Work to complete
(1) Summarize the transcript in two sentences.
(2) According to the transcript, what type of heater is offered as an option in the container?
(3) Translate this sentence from the transcript into Spanish: "This will hopefully generate enough heat to warm up the rest of them."

Extract to read

Very interesting. Um, and then the, so the cold start feature, is that something different or

Scot Johnson:

So the cold start feature is you can do it with a PDU alone. Um, it generally works better with the, um, uh, with the, the mini pod or in one of the D and R um, container products where if the temperature is below a certain threshold, if you programmed it to say, you know, below 15 degrees Celsius, use the cold start, what it’ll do is if you have the option of exhilarated heaters, which we offer a ceramic heater option in the container. So if you were, you know, your power went down and it’s completely cold, the ceramic it’ll wait till the ceramic heaters heat the unit up enough to start the miners. If not, it’ll try to start just a small portion of the miners on the bottom shelf. This will hopefully generate enough heat to warm up the rest of them. Not all of them are going to start out properly. Um, and then once that happens, it’ll power cycle, everything off, and then restart up the rest of the miners. Once they’ve come up to full heat, once a data centers come up to full heat while keeping the fans off at that time.

Scott Offord:

Yeah. Um, well, that’s interesting. Yeah, definitely. When you’re building these containers, you obviously have to consider, um, where these things are actually going to be deployed. So, you know, something like that might not be necessary down in Texas, but, um, obviously you’re deploying some of these, uh, in more Northern areas and colder areas that, where that might be important.

[Collected data]
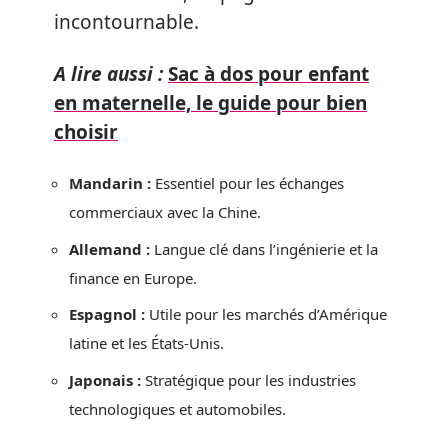
incontournable.
A lire aussi :
Sac à dos pour enfant
en maternelle, le guide pour bien
choisir
Mandarin :
Essentiel pour les échanges
commerciaux avec la Chine.
Allemand :
Langue clé dans l’ingénierie et la
finance en Europe.
Espagnol :
Utile pour les marchés d’Amérique
latine et les États-Unis.
Japonais :
Stratégique pour les industries
technologiques et automobiles.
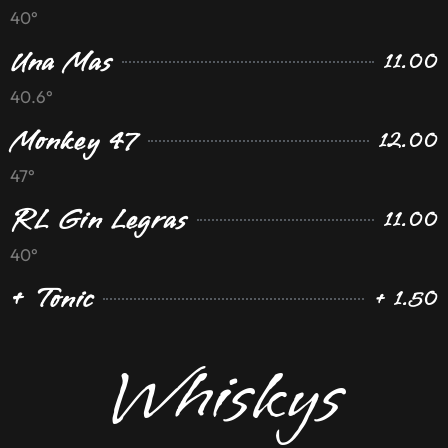
40°
Una Mas
11.00
40.6°
Monkey 47
12.00
47°
RL Gin Legras
11.00
40°
+ Tonic
+ 1.50
Whiskys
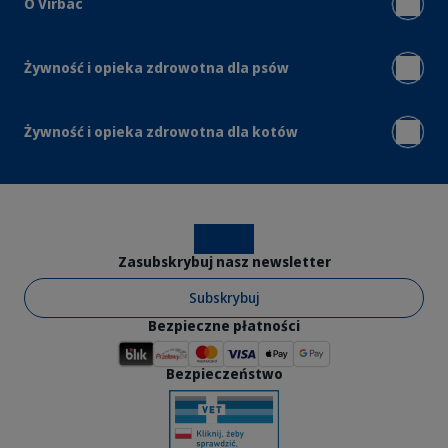
O Virbac
Żywność i opieka zdrowotna dla psów
Żywność i opieka zdrowotna dla kotów
Instagram
Facebook
Zasubskrybuj nasz newsletter
Subskrybuj
Bezpieczne płatności
Bezpieczeństwo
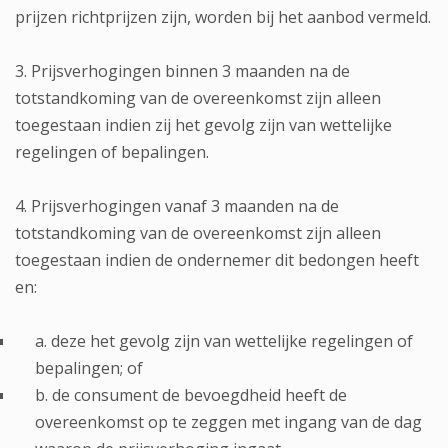
prijzen richtprijzen zijn, worden bij het aanbod vermeld.
3. Prijsverhogingen binnen 3 maanden na de
totstandkoming van de overeenkomst zijn alleen
toegestaan indien zij het gevolg zijn van wettelijke
regelingen of bepalingen.
4. Prijsverhogingen vanaf 3 maanden na de
totstandkoming van de overeenkomst zijn alleen
toegestaan indien de ondernemer dit bedongen heeft
en:
a. deze het gevolg zijn van wettelijke regelingen of
bepalingen; of
b. de consument de bevoegdheid heeft de
overeenkomst op te zeggen met ingang van de dag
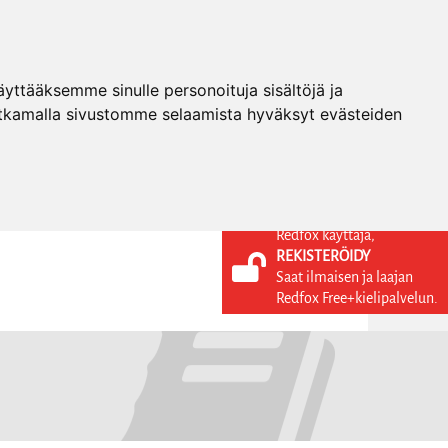
ttääksemme sinulle personoituja sisältöjä ja
tkamalla sivustomme selaamista hyväksyt evästeiden
Redfox käyttäjä,
REKISTERÖIDY
KIELI
KIRJAUDU SISÄÄN
Saat ilmaisen ja laajan
REKISTERÖIDY
FI
Redfox Free+kielipalvelun.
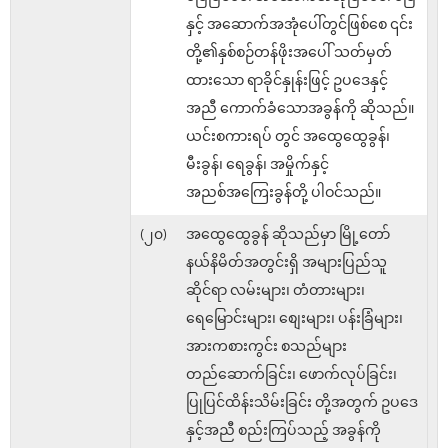
နှင့် အဆောက်အအုံပေါ်တွင်ဖြစ်စေ ၎င်း
တို့၏နှစ်စဉ်တန်ဖိုးအပေါ် သတ်မှတ်
ထားသော ရာခိုင်နှုန်းဖြင့် ဥပဒေနှင့်
အညီ ကောက်ခံသောအခွန်ကို ဆိုသည်။
ယင်းစကားရပ် တွင် အထွေထွေခွန်၊
မီးခွန်၊ ရေခွန်၊ အမှိုက်နှင့်
အညစ်အကြေးခွန်တို့ ပါဝင်သည်။
(၂၀)
အထွေထွေခွန် ဆိုသည်မှာ မြို့တော်
နယ်နိမိတ်အတွင်းရှိ အများပြည်သူ
ဆိုင်ရာ လမ်းများ၊ တံတားများ၊
ရေမြောင်းများ၊ စျေးများ၊ ပန်းခြံများ၊
အားကစားကွင်း စသည်များ
တည်ဆောက်ခြင်း၊ ဖောက်လုပ်ခြင်း၊
ပြုပြင်ထိန်းသိမ်းခြင်း တို့အတွက် ဥပဒေ
နှင့်အညီ စည်းကြပ်သည့် အခွန်ကို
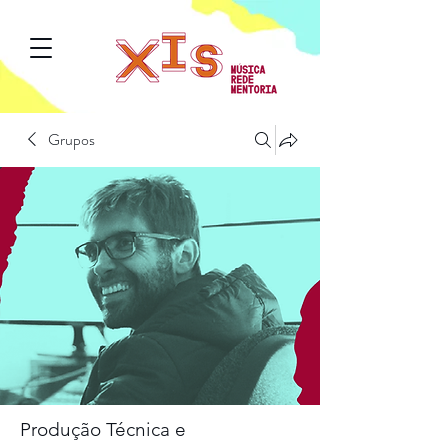
Grupos
Produção Técnica e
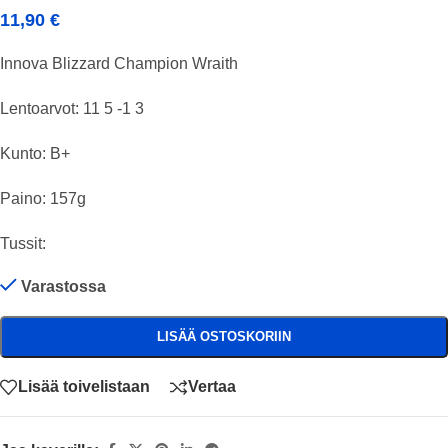
11,90
€
Innova Blizzard Champion Wraith
Lentoarvot: 11 5 -1 3
Kunto: B+
Paino: 157g
Tussit:
Varastossa
LISÄÄ OSTOSKORIIN
Lisää toivelistaan
Vertaa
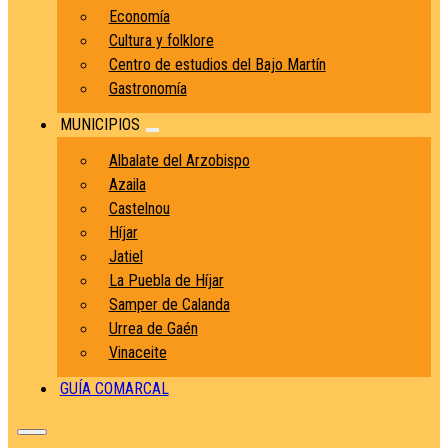
Economía
Cultura y folklore
Centro de estudios del Bajo Martín
Gastronomía
MUNICIPIOS
Albalate del Arzobispo
Azaila
Castelnou
Híjar
Jatiel
La Puebla de Híjar
Samper de Calanda
Urrea de Gaén
Vinaceite
GUÍA COMARCAL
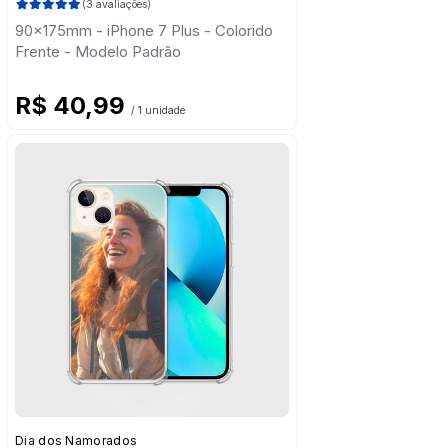
(3 avaliações)
90x175mm - iPhone 7 Plus - Colorido
Frente - Modelo Padrão
R$ 40,99
/ 1 unidade
Dia dos Namorados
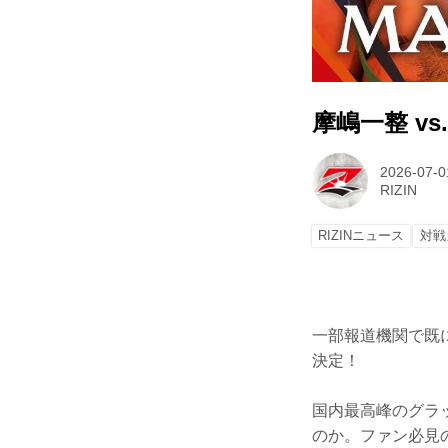
摩嶋一整 vs
2026-07-0
RIZIN
RIZINニュース
対戦
一部報道機関で既に報
決定！
国内最高峰のグラ
のか。ファン必見の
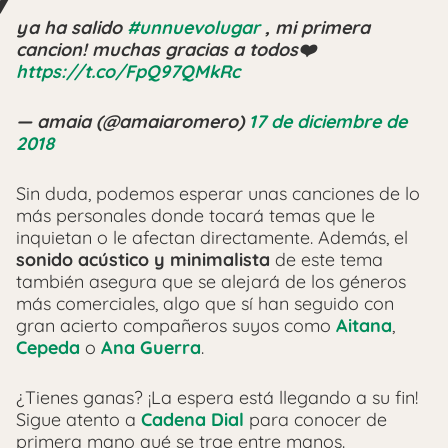
ya ha salido
#unnuevolugar
, mi primera
cancion! muchas gracias a todos❤️
https://t.co/FpQ97QMkRc
— amaia (@amaiaromero)
17 de diciembre de
2018
Sin duda, podemos esperar unas canciones de lo
más personales donde tocará temas que le
inquietan o le afectan directamente. Además, el
sonido acústico y minimalista
de este tema
también asegura que se alejará de los géneros
más comerciales, algo que sí han seguido con
gran acierto compañeros suyos como
Aitana
,
Cepeda
o
Ana Guerra
.
¿Tienes ganas? ¡La espera está llegando a su fin!
Sigue atento a
Cadena Dial
para conocer de
primera mano qué se trae entre manos.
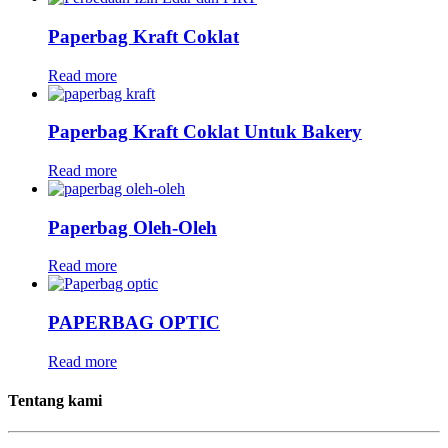
Paperbag Kraft Coklat
Read more
Paperbag Kraft Coklat Untuk Bakery
Read more
Paperbag Oleh-Oleh
Read more
PAPERBAG OPTIC
Read more
Tentang kami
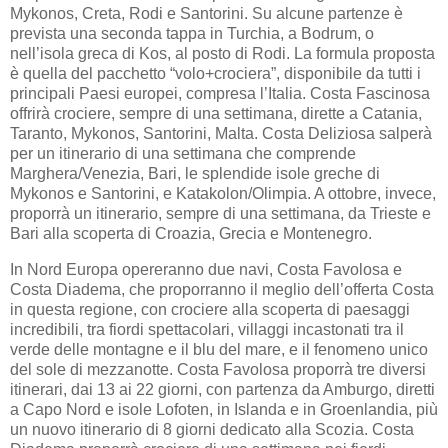
Mykonos, Creta, Rodi e Santorini. Su alcune partenze è
prevista una seconda tappa in Turchia, a Bodrum, o
nell’isola greca di Kos, al posto di Rodi. La formula proposta
è quella del pacchetto “volo+crociera”, disponibile da tutti i
principali Paesi europei, compresa l’Italia. Costa Fascinosa
offrirà crociere, sempre di una settimana, dirette a Catania,
Taranto, Mykonos, Santorini, Malta. Costa Deliziosa salperà
per un itinerario di una settimana che comprende
Marghera/Venezia, Bari, le splendide isole greche di
Mykonos e Santorini, e Katakolon/Olimpia. A ottobre, invece,
proporrà un itinerario, sempre di una settimana, da Trieste e
Bari alla scoperta di Croazia, Grecia e Montenegro.
In Nord Europa opereranno due navi, Costa Favolosa e
Costa Diadema, che proporranno il meglio dell’offerta Costa
in questa regione, con crociere alla scoperta di paesaggi
incredibili, tra fiordi spettacolari, villaggi incastonati tra il
verde delle montagne e il blu del mare, e il fenomeno unico
del sole di mezzanotte. Costa Favolosa proporrà tre diversi
itinerari, dai 13 ai 22 giorni, con partenza da Amburgo, diretti
a Capo Nord e isole Lofoten, in Islanda e in Groenlandia, più
un nuovo itinerario di 8 giorni dedicato alla Scozia. Costa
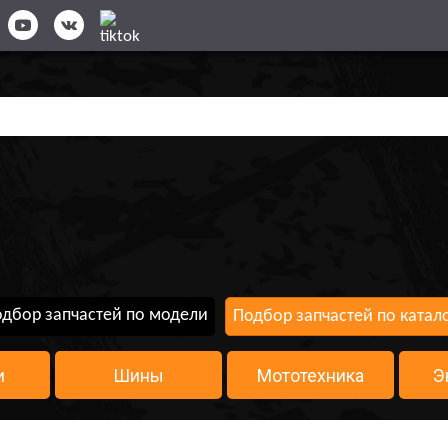
дбор запчастей по модели
Подбор запчастей по катал
и
Шины
Мототехника
Э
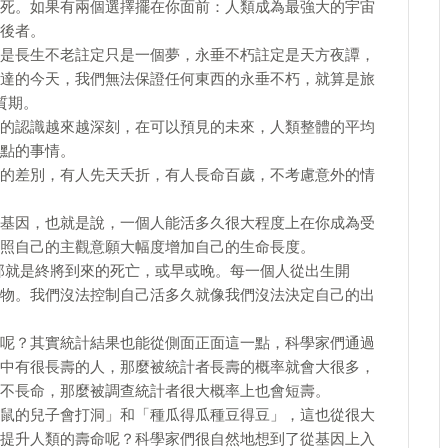
死。如果有兩個選擇擺在你面前：人類成為最強大的宇宙
後者。
是長生不老註定只是一個夢，永垂不朽註定是天方夜譚，
達的今天，我們無法保證任何東西的永垂不朽，就算是旅
質期。
的認識越來越深刻，在可以預見的未來，人類整體的平均
點的事情。
的差別，有人先天夭折，有人長命百歲，不考慮意外的情
基因，也就是說，一個人能活多久很大程度上在你成為受
照自己的主觀意願大幅度增加自己的生命長度。
，那就是終將到來的死亡，或早或晚。每一個人從出生開
物。我們沒法控制自己活多久就像我們沒法決定自己的出
呢？其實統計結果也能從側面正面這一點，科學家們通過
中有很長壽的人，那麼被統計者長壽的概率就會大很多，
不長命，那麼被調查統計者很大概率上也會短壽。
鼠的兒子會打洞」和「種瓜得瓜種豆得豆」，這也從很大
提升人類的壽命呢？科學家們很自然地想到了從基因上入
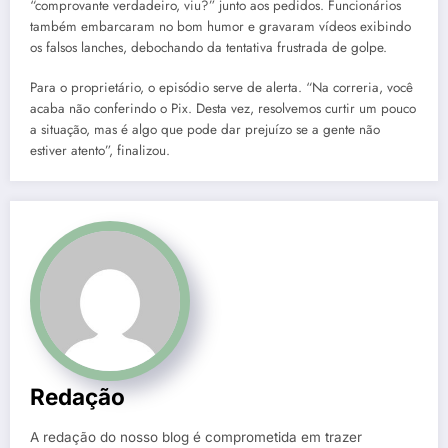
“comprovante verdadeiro, viu?” junto aos pedidos. Funcionários
também embarcaram no bom humor e gravaram vídeos exibindo
os falsos lanches, debochando da tentativa frustrada de golpe.
Para o proprietário, o episódio serve de alerta. “Na correria, você
acaba não conferindo o Pix. Desta vez, resolvemos curtir um pouco
a situação, mas é algo que pode dar prejuízo se a gente não
estiver atento”, finalizou.
Redação
A redação do nosso blog é comprometida em trazer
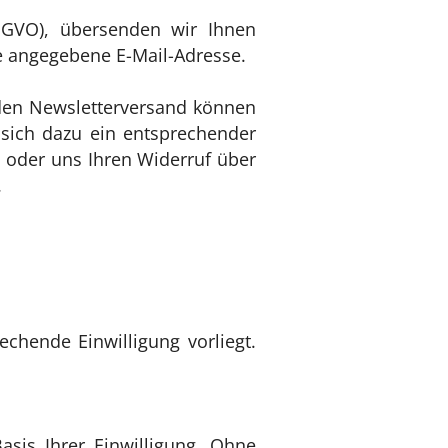
 DSGVO), übersenden wir Ihnen
e angegebene E-Mail-Adresse.
 den Newsletterversand können
t sich dazu ein entsprechender
n oder uns Ihren Widerruf über
.
hende Einwilligung vorliegt.
Basis Ihrer Einwilligung. Ohne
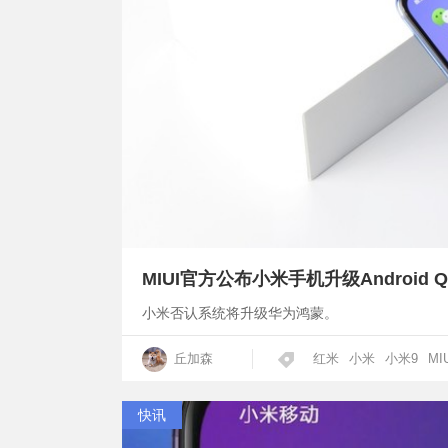
MIUI官方公布小米手机升级Android 
小米否认系统将升级华为鸿蒙。
丘加森
红米
小米
小米9
MI
快讯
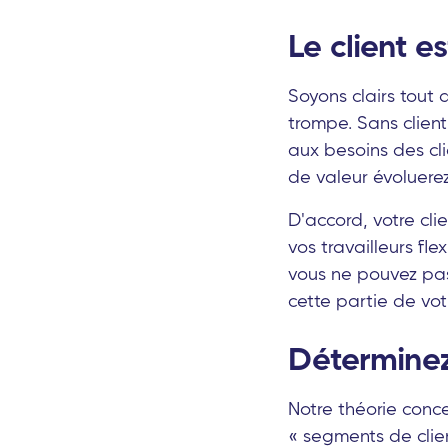
Le client es
Soyons clairs tout
trompe. Sans client
aux besoins des cli
de valeur évoluere
D'accord, votre cli
vos travailleurs fl
vous ne pouvez pas 
cette partie de vot
Déterminez
Notre théorie con
« segments de clien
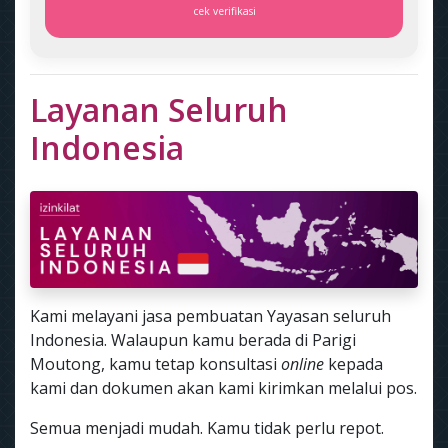
cek verifikasi
Layanan Seluruh
Indonesia
Kami melayani jasa pembuatan Yayasan seluruh
Indonesia. Walaupun kamu berada di Parigi
Moutong, kamu tetap konsultasi
online
kepada
kami dan dokumen akan kami kirimkan melalui pos.
Semua menjadi mudah. Kamu tidak perlu repot.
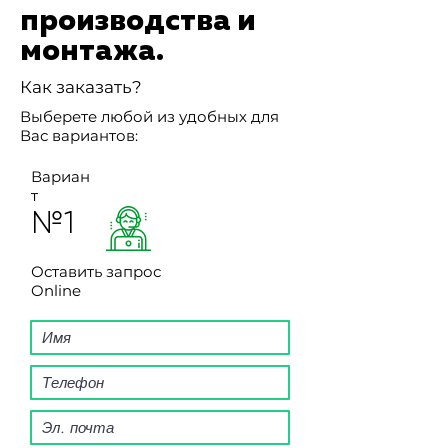
производства и
монтажа.
Как заказать?
Выберете любой из удобных для
Вас вариантов:
Вариан
т
№1
Оставить запрос
Online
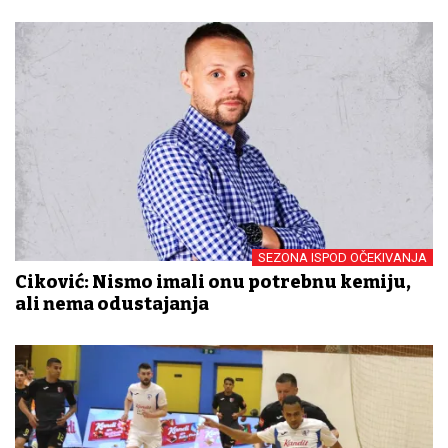
SEZONA ISPOD OČEKIVANJA
Ciković: Nismo imali onu potrebnu kemiju,
ali nema odustajanja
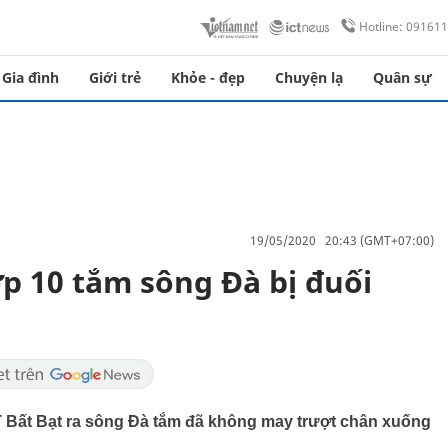
Hotline: 09161
Gia đình
Giới trẻ
Khỏe - đẹp
Chuyện lạ
Quân sự
19/05/2020 20:43 (GMT+07:00)
ớp 10 tắm sông Đà bị đuối
T Bất Bạt ra sông Đà tắm đã không may trượt chân xuống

Solution list
(1) Scot Johnson explains that the cold start feature can run with a PDU alone but works better with the mini pod or container products: below a programmed temperature threshold, it either waits for ceramic heaters to warm the unit or starts a small portion of the miners on the bottom shelf to generate heat, then power cycles and restarts the rest. Scott Offord responds that container builders must consider where units will be deployed, since such a feature might not be necessary in Texas but could be important in northern and colder areas.

(2) A ceramic heater.

(3) Con suerte, esto generará suficiente calor para calentar al resto de ellos.